STR host reviewing short-term rental insurance declarations page on laptop

Short-Term Rental Insurance: What Every Airbnb Host Needs to Know (And Most Don’t)

Let’s talk about something most hosts avoid until it’s too late — short-term rental insurance. I know, I know – it’s part of “adulting,” right? Insurance may seem soooo boring. The problem is without the right kind of insurance, you could find yourself in a whole lotta trouble. I don’t want that for you. You don’t want that for you. Sure, you might be insured. But does it cover everything you need it to cover? Let’s dive into the boring – head first. Ya ready?

The right short-term rental insurance protects your income, your property, and your liability when something goes wrong. The wrong coverage — or no coverage at all — means your insurance company has the legal right to deny your claim entirely, even if you’ve been paying premiums for years.

More than 40% of STR hosts don’t have the right insurance in place. Are you one of them? Keep reading, girlfriend!

A quick note: I am not an insurance expert, and nothing in this post should be taken as professional insurance advice. That’s exactly why I partnered with the team at Steadily — to make sure you’re getting accurate, up-to-date information from people who specialize in this. For the best recommendation for your specific situation, please connect with them directly.

Key Takeaways

  • A standard homeowner’s policy does not cover short-term rental activity — you need a dedicated STR or landlord policy.
  • Your declarations page tells you everything about what you actually have. Read it.
  • A higher deductible can significantly lower your monthly premium — and it’s a smarter financial strategy if you keep reserves.
  • Loss of rental income coverage is one of the most valuable features of an STR policy. Make sure it’s set accurately.
  • Documentation — photos, receipts, repair records — is your best defense before and during a claim.
  • Don’t mitigate damage before calling your insurance company. Call first, then act.

 

Why Your Homeowner’s Policy Isn’t Enough

Most hosts don’t intend to run uninsured. They just assume that the policy they have covers everything that happens at their property.

It doesn’t.

A standard homeowner’s insurance policy (HO3 or HO6) is designed for an owner-occupied or personally used property. The moment you rent that property to short-term guests, you have introduced commercial-level liability — and most homeowner’s policies are not built to cover that.

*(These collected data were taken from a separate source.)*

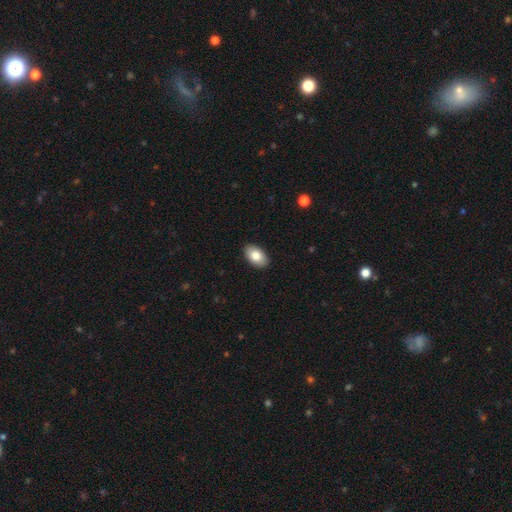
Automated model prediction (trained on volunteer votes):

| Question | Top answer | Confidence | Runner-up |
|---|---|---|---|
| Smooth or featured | smooth | 83% | featured or disk (11%) |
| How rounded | in between | 93% | round (5%) |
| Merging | none | 90% | minor disturbance (8%) |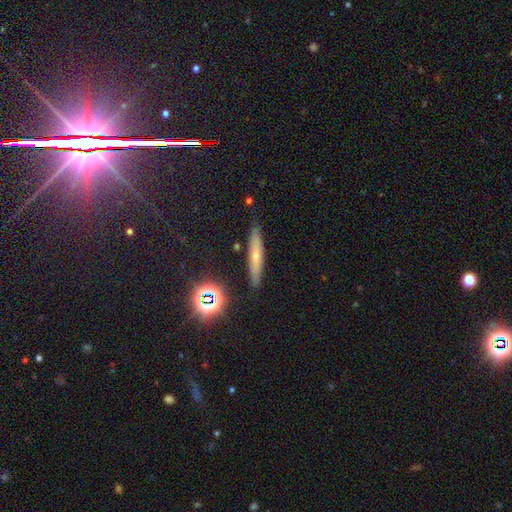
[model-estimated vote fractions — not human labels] The model was most divided on "smooth or featured": smooth: 47%, featured or disk: 39%, star or artifact: 15%. More confident: merging — none (87%).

Here’s what’s actually happening: if a guest is injured on your property, if there’s a fire while a guest is staying, if water backs up and destroys your flooring and furniture — your homeowner’s insurer has legal grounds to deny the claim. Not because they’re being unfair. Because the contract you signed doesn’t cover that use.

The fix is simple. Get the right coverage. But you’d be surprised how many people haven’t taken that step.

What Short-Term Rental Insurance Actually Covers

A proper short-term rental insurance policy covers the standard perils — fire, wind, hail, water backup — but it does something your standard homeowner’s policy might not: it covers loss of rental income.

This is one of the most valuable features in the policy. If you have a covered claim and your property is out of commission, your insurer pays you for the income you would have been making — based on your prior year’s tax returns and existing bookings.

Think about what that means. If a water damage claim takes your property offline for two months during peak season, you’re not just losing the repair costs. You’re losing income. Loss of rental income coverage is what protects both.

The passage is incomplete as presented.